● **TASK BRIEF**: Line by line, output the entries below exactly as they appear.
------------------------
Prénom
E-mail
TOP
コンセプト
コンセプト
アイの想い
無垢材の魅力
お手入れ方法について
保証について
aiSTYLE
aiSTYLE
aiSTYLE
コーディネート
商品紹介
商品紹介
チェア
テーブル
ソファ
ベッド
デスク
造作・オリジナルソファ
------------------------
● **SOLUTION FOR THIS TASK**:
Prénom
E-mail
TOP
コンセプト
コンセプト
アイの想い
無垢材の魅力
お手入れ方法について
保証について
aiSTYLE
aiSTYLE
aiSTYLE
コーディネート
商品紹介
商品紹介
チェア
テーブル
ソファ
ベッド
デスク
造作・オリジナルソファ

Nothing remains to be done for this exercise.